Some 10,000 lesbian, gay and bisexual Americans currently are serving in the Middle East, estimates the Washington, D.C.-based Servicemembers Legal Defense Network, which provides free legal counseling to lesbians, gays, bisexuals and transgender people in the military. A total of 1,693 service members were discharged in 2002 and 2003 because of their sexual orientation.

Even in a nation draped with yellow ribbons to show solidarity with those at the front, “I can see where the (same-sex) partner would be in a quandary,” said Kathy Moakler of the National Military Family Association, a nonprofit advocacy and referral group.

NMFA, which has no position on “Don’t Ask, Don’t Tell,” lists more than 200 resources for military spouses and children on its Web site. Moakler encourages the relatives of deployed personnel to form their own support groups if they can’t find one nearby.

“There’s a lot to be said for sharing the common experience of having a loved one deployed,” she said. “Until the policy is changed, the service member has to be discreet, I’m sure.”

With her unit, Katy’s partner keeps her private life private. Just before her departure overseas, she and Katy made plans for a ceremony that would include vows for a lifelong partnership.

“Initially, I was so stinkin’ excited,” the soldier explained on a tape mailed from Iraq at a reporter’s request. “I wanted to tell people really bad, and couldn’t.

“I knew people would notice I was wearing this ring,” she said. “But it was really important for me to wear it anyway. I just figured I’d deflect questions the best way I could, and that’s what I’ve done.”

Service members dealing with news from home — joyous or heartbreaking — often have to keep it to themselves. Even medical officers and chaplains are required to report anyone violating “Don’t Ask, Don’t Tell,” said Dr. Mike Rankin, 67, a military psychiatrist who teaches at George Washington University Medical School in Washington, D.C.

Rankin disclosed he was gay after retiring from a career including service in Vietnam and 24 years in the Navy Reserve. He served as Arkansas’ commissioner of mental health under then-Gov. Bill Clinton, who as president pledged to end discrimination against gay service members but compromised by signing “Don’t Ask, Don’t Tell.”

Under the policy, “We’re being fired from our jobs for no other reason than being gay or lesbian,” said AJ Rogue, president of American Veterans for Equal Rights, a coalition of 400 gay, lesbian and bisexual veterans. “It has nothing to do with our job performance.”

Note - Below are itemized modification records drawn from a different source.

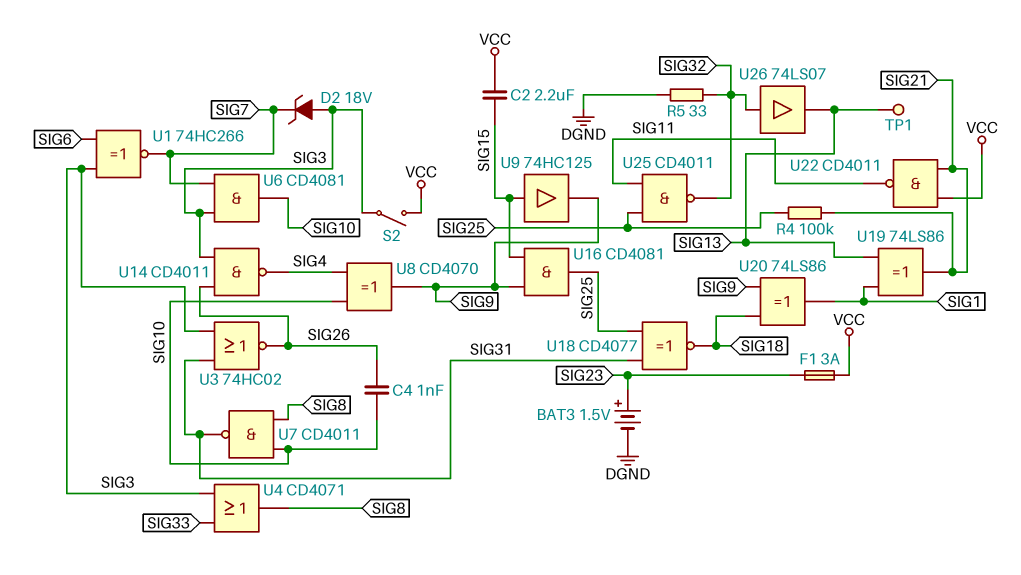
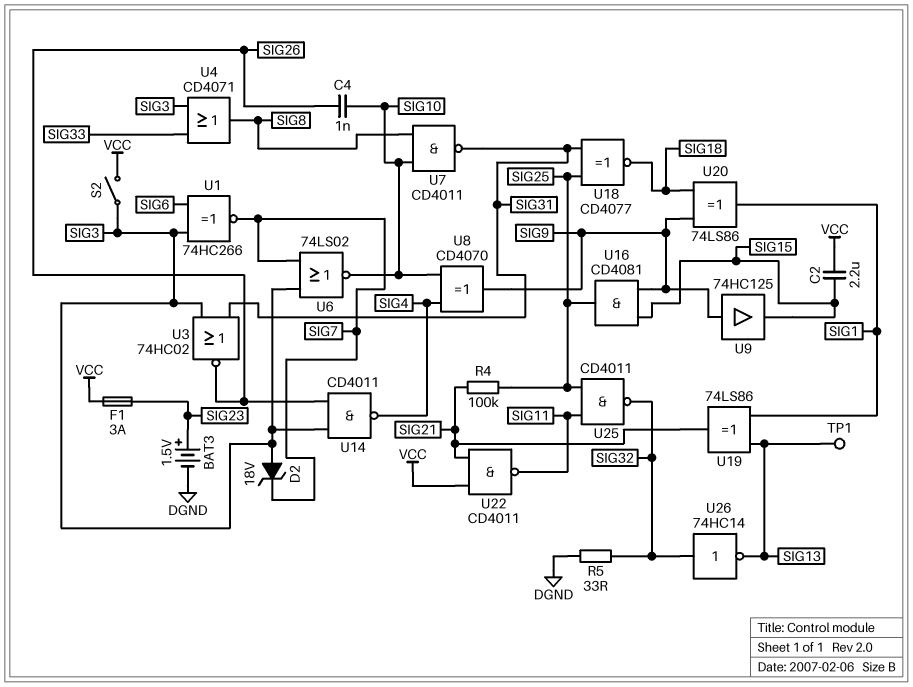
U6: AND CD4081 (in SIG3, in SIG7, out SIG10) -> NOR 74LS02 (in SIG3, in SIG7, out SIG10)
U9: buffer 74HC125 (in SIG15, out SIG9) -> buffer 74HC125 (in SIG9, out SIG15)
U26: buffer 74LS07 (in SIG32, out SIG13) -> NOT 74HC14 (in SIG32, out SIG13)

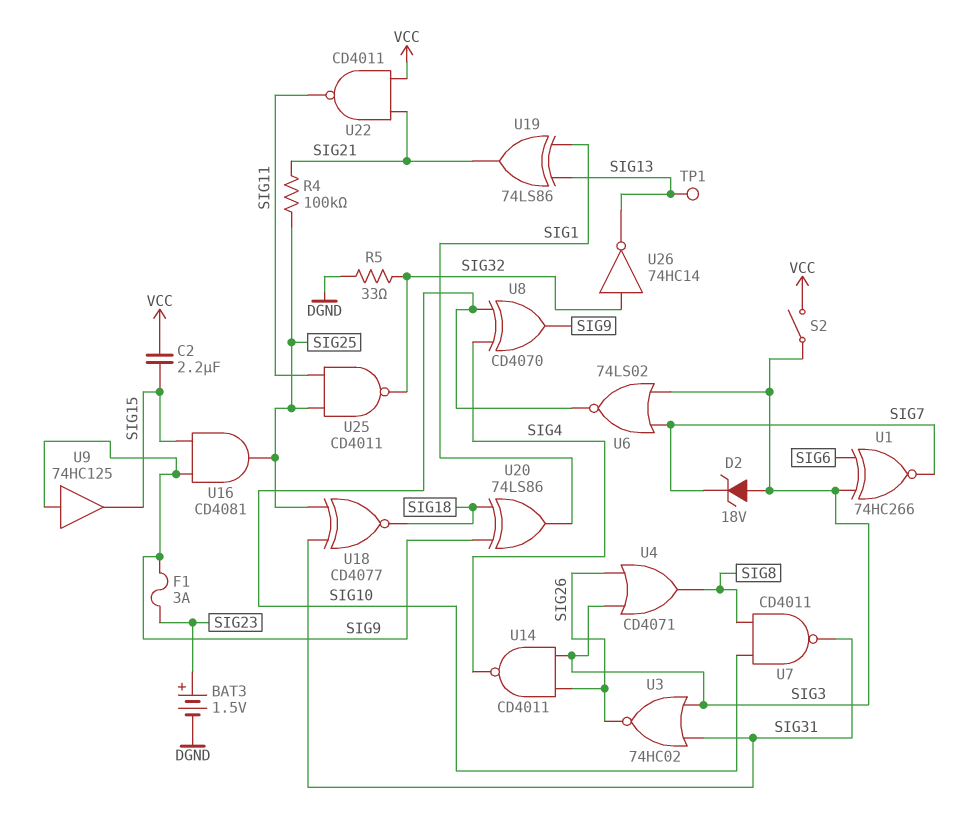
C4: 1nF (SIG10, SIG26) -> none
F1: 3A (SIG23, VCC) -> 3A (SIG9, SIG23)
U4: OR CD4071 (in SIG3, in SIG33, out SIG8) -> OR CD4071 (in SIG3, in SIG26, out SIG8)

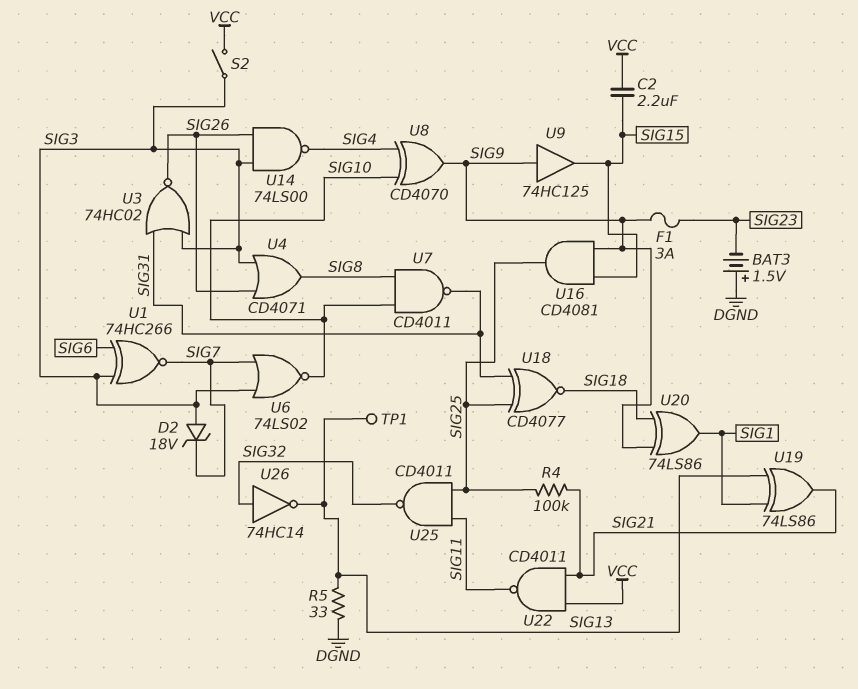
BAT3: 1.5V (plus SIG23, minus DGND) -> 1.5V (plus DGND, minus SIG23)
R5: 33 (DGND, SIG32) -> 33 (DGND, SIG13)
U14: NAND CD4011 (in SIG3, in SIG26, out SIG4) -> NAND 74LS00 (in SIG3, in SIG26, out SIG4)

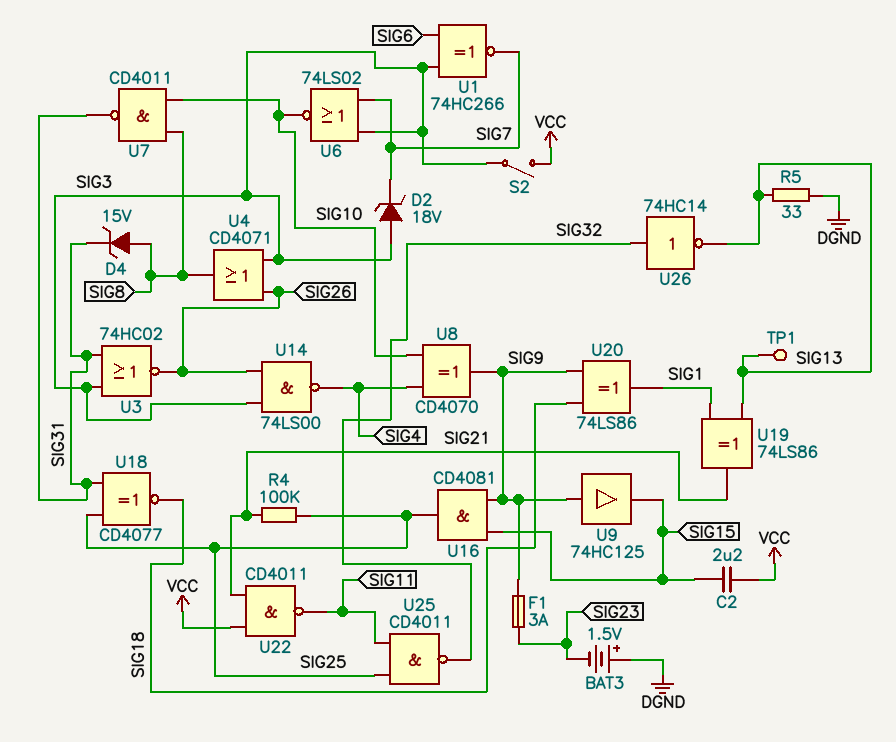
D4: none -> zener 15V (A SIG8, K SIG31)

Lesbians are most vulnerable under “Don’t Ask, Don’t Tell,” said Steve Ralls, spokesman for the Servicemembers Legal Defense Network. Although women make up some 15 percent of military personnel, they account for 30 percent of gay discharges.

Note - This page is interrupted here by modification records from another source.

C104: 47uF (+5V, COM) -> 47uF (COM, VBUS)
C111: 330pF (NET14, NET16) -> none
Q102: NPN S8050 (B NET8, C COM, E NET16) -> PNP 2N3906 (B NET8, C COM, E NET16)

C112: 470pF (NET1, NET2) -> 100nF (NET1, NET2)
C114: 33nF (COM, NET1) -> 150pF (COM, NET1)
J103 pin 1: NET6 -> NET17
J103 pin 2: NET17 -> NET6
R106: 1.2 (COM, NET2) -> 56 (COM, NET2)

Nearly 80 percent of Americans believe gay people should be able to serve openly in the U.S. military, according to a December 2003 Gallup poll. Yet the topic remains a “wedge issue” in both parties and is unlikely to play a prominent role in the 2004 presidential race, said Aaron Belkin of the Center for the Study of Sexual Minorities in the Military at the University of California, Santa Barbara.

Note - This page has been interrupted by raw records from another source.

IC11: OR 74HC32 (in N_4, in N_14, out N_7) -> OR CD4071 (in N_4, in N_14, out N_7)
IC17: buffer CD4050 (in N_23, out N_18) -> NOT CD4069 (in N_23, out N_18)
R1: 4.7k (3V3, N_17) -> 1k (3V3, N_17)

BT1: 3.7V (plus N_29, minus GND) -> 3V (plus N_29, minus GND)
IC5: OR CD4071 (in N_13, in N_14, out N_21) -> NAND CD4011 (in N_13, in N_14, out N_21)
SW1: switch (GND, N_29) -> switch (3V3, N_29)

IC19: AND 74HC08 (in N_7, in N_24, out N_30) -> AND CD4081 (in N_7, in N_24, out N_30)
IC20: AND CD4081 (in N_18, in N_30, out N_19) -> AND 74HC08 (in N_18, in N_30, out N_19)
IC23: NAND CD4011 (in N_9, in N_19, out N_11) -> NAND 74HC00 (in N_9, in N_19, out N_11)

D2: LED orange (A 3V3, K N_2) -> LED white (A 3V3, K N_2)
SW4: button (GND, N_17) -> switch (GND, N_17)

But with large numbers of troops abroad for the foreseeable future, “I feel there is a very real possibility that by this time next year we could see movement to begin repealing the ban,” Ralls said.

In the meantime, advocates recommend caution, and other groups remain sensitive to the issue as well. The American Red Cross of Greater Chicago, for example, would refer same-sex partners looking for counseling to a civilian therapist who would not have to report a relationship under “Don’t Ask, Don’t Tell,” said a spokeswoman.

In Iraq, Katy’s partner has, with trepidation, connected with a few service members who have a same-sex partner back home. “It’s a weird, paranoid way of living,” she said. “When you do find somebody, it feels so much less lonely.

“All these people out here — they’re engaged, they’re married, they’ve got kids on the way, and they get all this support from each other,” she said. “They get to talk about their husbands and wives like it’s nothing. And they get to be sad about it, sort of publicly.

“There’s some really good people out here,” she said. “I don’t know how they’d feel about my and Katy’s relationship. It makes me sad that I can’t tell them that she worries about them, too.”